Metin bölümü →

# # # # # # #

Bilginin Değeri "SHOW"da Mı ?

Bilgisiz bir kimse, savaş davuluna benzer,
sesi çok, içi boştur.
                                                    Sadi


21.yy Bilgi Çağı diyorlar, bence “Pazarlama Çağı” … Neden mi ? Gerçek bilgi ve pazarlama bilgisi arasındaki farkın değerini çok az kişi biliyor. Bu sorun birçok şirkette gizli bir virüs gibi dolaşmakta olup çoğu yönetici tarafından fark edilmeyip çalışan kadrolarında büyük sorun yaratmaktadır.

Balıklar mı, Tavuklar mı ?

Aslında “Bir başar, beş bağır” kuralının hikayesi tavukların yaşam tarzından alıntıdır. Bazı kişiler tavuklar gibi bir iş yapıp , beş kez yaptıklarını duyururken bazı kişiler denizin dibine milyonlarca yumurta bıraktığı halde, hiç ses çıkamayan balıklara benzer. Kim daha çalışkan ? – Balıklar, Kim daha çok takdir ediliyor ?  Tavuklar. Bu kuralın iş dünyasında inanılmaz bir geçerliliği var.

Bir süredir bunun nedenini sorguluyorum, çünkü bu şirketlerde çalışkan ve mütevazı kişiler için oldukça büyük bir problem.

Bu kuralın iş dünyasında geçerliliği bence iki ana nedene bağlı ;

1) Kişilerin derinlemesine bilgi sahibi olmaması,
2) Şirketlerde “sayısal veriye dayalı sistematik” yönetim tarzının olmaması.

# # # # # # #

[Yazıya dökülmüş sayfa içerikleri]
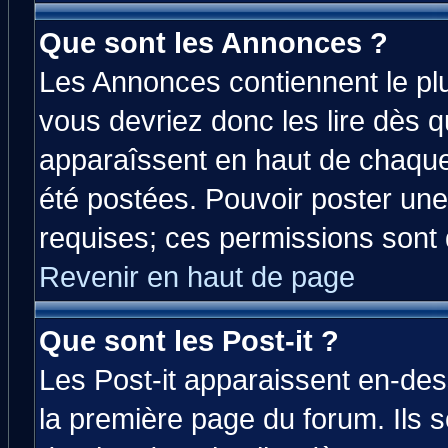
Que sont les Annonces ?
Les Annonces contiennent le plu
vous devriez donc les lire dès 
apparaîssent en haut de chaque
été postées. Pouvoir poster u
requises; ces permissions sont d
Revenir en haut de page
Que sont les Post-it ?
Les Post-it apparaissent en-de
la première page du forum. Ils 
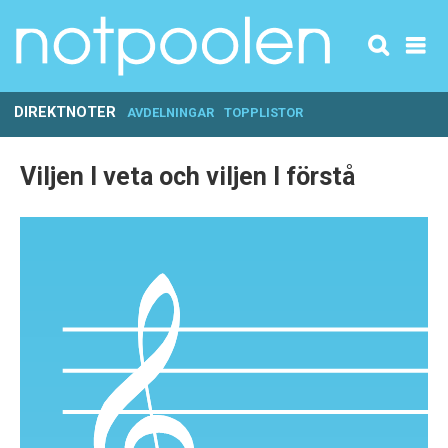
DIREKTNOTER
AVDELNINGAR
TOPPLISTOR
Viljen I veta och viljen I förstå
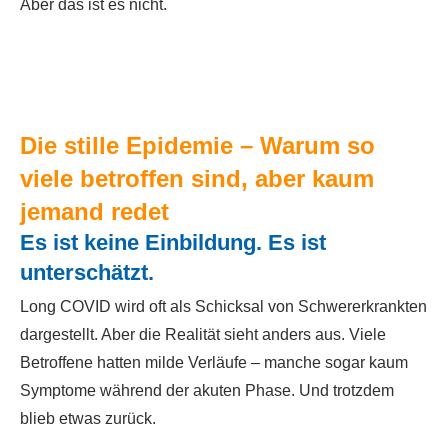
Aber das ist es nicht.
Die stille Epidemie – Warum so
viele betroffen sind, aber kaum
jemand redet
Es ist keine Einbildung. Es ist
unterschätzt.
Long COVID wird oft als Schicksal von Schwererkrankten
dargestellt. Aber die Realität sieht anders aus. Viele
Betroffene hatten milde Verläufe – manche sogar kaum
Symptome während der akuten Phase. Und trotzdem
blieb etwas zurück.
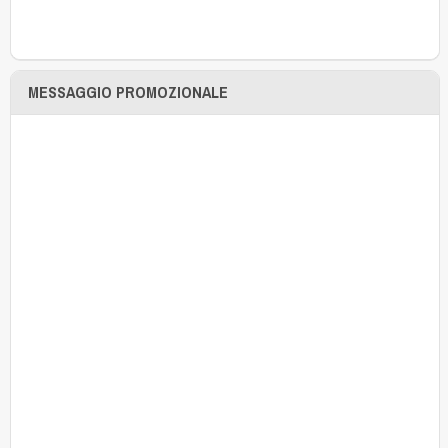
MESSAGGIO PROMOZIONALE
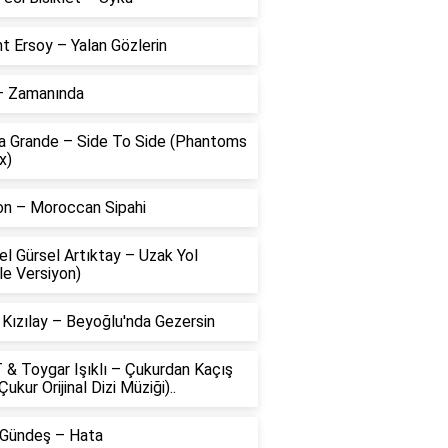
t Ersoy – Yalan Gözlerin
 – Zamanında
na Grande – Side To Side (Phantoms
x)
on – Moroccan Sipahi
l Gürsel Artıktay – Uzak Yol
le Versiyon)
 Kızılay – Beyoğlu'nda Gezersin
 & Toygar Işıklı – Çukurdan Kaçış
Çukur Orijinal Dizi Müziği)..
 Gündeş – Hata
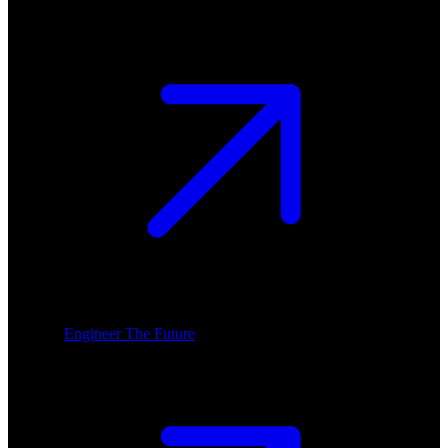
Engineer The Future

# # # # # # #

Yapılacak iş →
Lütfen bilginin değeri ile pazarlama üzerine yazıyı kaldığı yerden devam ettirin. Kayıtların burada hiçbir rolü yok.

Yanıtınız →
Derinlemesine Bilgi Sahibi Olmamak

Hani çağı bilgi çağı ya… bilgide bir bilgisayarın baş ucunda. Genel kültür seviyesinde elde edilen bilgileri, birazcık yöneticilerin sevdiği kelimelerle süslediğinizde sizden daha bilgilisi yok, ta ki bu işin gerçek uzmanı ile karşılana kadar. Buda çok az, çünkü batılıların uzmanlaşma kültürü bizde yok, bizler “Show Kültürü”nün çalışanları veya yöneticileriyiz… Konferans ve toplantılarda bile bize show yapanı, gerçek bilgiyi sunandan daha çok alkışlıyoruz.

İlgili konu hakkında derinlemesine bilgi sahibi olmadığımız için normal görev kapsamında olan işleri dahi bize abartarak sunan kişileri takdir ediyoruz. Diğer gruptaki kişiler ise “Yöneticim beni görür” mantığından hareketle balık misali her gün bir sürü iş yapsalar bile bunu zikretmiyorlar…

“Sayısal Veriye Dayalı Sistematik “Yönetim Tarzının Olmaması

Sayılar, ilk okuldan kabusumuz… Şimdi bunun yönetimin bir parçası olmasını istemek belki de başımıza gelebilecek en büyük felaket. O yüzden bizi değerlendirecek ve başarımızı ölçecek sistemlere ve kriterlere karşı çıkışımız. Yuvarlak konuşmak bizi daha az sorumluluk altına sokuyor ve daha çok mutlu ediyor, çünkü başarısızlığımızı ikna kabiliyetimiz ile ört bas edebiliriz.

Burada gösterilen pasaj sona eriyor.